## PROBLEM TO WORK ON
Rewrite the lines below as a JSON list of strings, one string per line, with any blank lines left out. Leave the pictures out of the answer.

======== SUPPLIED RECORDS ========

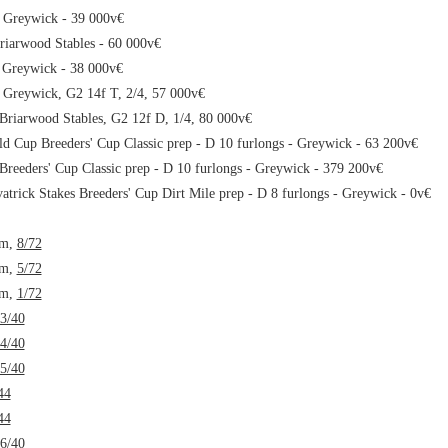
- Greywick - 39 000v€
Briarwood Stables - 60 000v€
- Greywick - 38 000v€
- Greywick, G2 14f T, 2/4, 57 000v€
 Briarwood Stables, G2 12f D, 1/4, 80 000v€
ld Cup Breeders' Cup Classic prep - D 10 furlongs - Greywick - 63 200v€
Breeders' Cup Classic prep - D 10 furlongs - Greywick - 379 200v€
trick Stakes Breeders' Cup Dirt Mile prep - D 8 furlongs - Greywick - 0v€
cm,
8/72
cm,
5/72
cm,
1/72
3/40
4/40
5/40
44
44
6/40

========

## SOLUTION TO THE EXERCISE
[
  "- Greywick - 39 000v€",
  "Briarwood Stables - 60 000v€",
  "- Greywick - 38 000v€",
  "- Greywick, G2 14f T, 2/4, 57 000v€",
  " Briarwood Stables, G2 12f D, 1/4, 80 000v€",
  "ld Cup Breeders' Cup Classic prep - D 10 furlongs - Greywick - 63 200v€",
  "Breeders' Cup Classic prep - D 10 furlongs - Greywick - 379 200v€",
  "trick Stakes Breeders' Cup Dirt Mile prep - D 8 furlongs - Greywick - 0v€",
  "cm,",
  "8/72",
  "cm,",
  "5/72",
  "cm,",
  "1/72",
  "3/40",
  "4/40",
  "5/40",
  "44",
  "44",
  "6/40"
]